### [VORLIEGENDER TEXT]
**********
Verschiedene Themen werden aus unterschiedlichen Blickwinkeln künstlerisch betrachtet. Marcel Odenbach, Lukas Duwenhögger und CANAN setzen sich jeweils mit gesellschaftlichen Rollenbildern von Männern und Frauen auseinander. In märchenhaften Bildern im Stil traditioneller Mogul-Miniaturmalerei erzählt die Künstlerin CANAN (1970) in der Videoanimation »ibretnüma / exemplary« (2009) die Geschichte einer jungen Frau vor dem Hintergrund moralischer Vorstellungen des Islam im 20. und 21. Jahrhundert unter Berücksichtigung autobiografischer Anteile. CANAN analysiert Vorurteile und bestimmte traditionelle Vorstellungen eines patriarchalisch geprägten Beziehungsmodells, das nicht nur durch Männer, sondern auch durch die Frauen selbst geformt wurde. Der deutsche Künstler Marcel Odenbach (1953) dokumentiert in seiner 2-Kanal-Video-Arbeit »Männergeschichten 1« (2003) hingegen den Besuch beim Barbier und reflektiert über den Ort des sozialen Gesprächs während des männlichen Rituals der Rasur. Untermalt sind die Szenen mit Ansichten der Stadt Istanbul und Found-Footage-Bildern aus Yilmaz Güneys Film »Yol – Der Weg« (1982). Einen Kontrapunkt bildet Lukas Duwenhöggers (*1956) erzählerische Malerei »Perusal of iII – Begotten Treasures« (2003), die verschiedene Rollenbilder homosexueller Repräsentation thematisiert. Die hier dargestellte homoerotische Exzentrik mag auf den Schriftsteller Pierre Loti verweisen, dessen erster Roman in Istanbul spielt.
**********
### [DATENBEREICH]

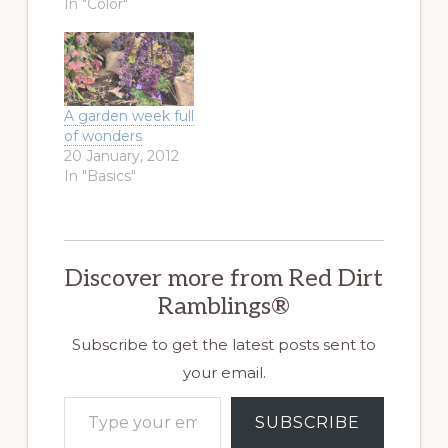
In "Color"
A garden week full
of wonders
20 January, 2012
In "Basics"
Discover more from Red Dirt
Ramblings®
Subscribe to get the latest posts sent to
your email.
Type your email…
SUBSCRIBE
**********
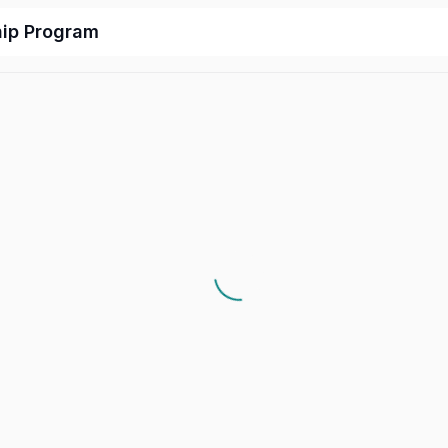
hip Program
**********
### [DEINE AUFGABE]
Kannst du den Absatz im vorliegenden Text, der mit „Verschiedene Themen werden“ beginnt, als knappe Stichpunktliste wiedergeben und dabei seine wesentlichen Fakten bewahren? Die Datensätze spielen hierfür keine Rolle.

### [DAS ERGEBNIS]
- Gemeinsames Thema: gesellschaftliche Rollenbilder von Männern und Frauen, behandelt von Marcel Odenbach, Lukas Duwenhögger und CANAN
- CANAN (1970), Videoanimation »ibretnüma / exemplary« (2009): Geschichte einer jungen Frau in märchenhaften Bildern im Stil der Mogul-Miniaturmalerei, vor dem Hintergrund islamischer Moralvorstellungen im 20. und 21. Jahrhundert, mit autobiografischen Anteilen; analysiert Vorurteile und ein patriarchalisch geprägtes Beziehungsmodell, das auch von Frauen selbst geformt wurde
- Marcel Odenbach (1953), 2-Kanal-Video »Männergeschichten 1« (2003): Besuch beim Barbier, Rasur als männliches Ritual und Ort des sozialen Gesprächs; untermalt mit Ansichten Istanbuls und Found Footage aus Yilmaz Güneys Film »Yol – Der Weg« (1982)
- Lukas Duwenhögger (*1956), erzählerische Malerei »Perusal of iII – Begotten Treasures« (2003): Kontrapunkt zu den anderen Arbeiten; thematisiert Rollenbilder homosexueller Repräsentation; die homoerotische Exzentrik verweist möglicherweise auf Pierre Loti, dessen erster Roman in Istanbul spielt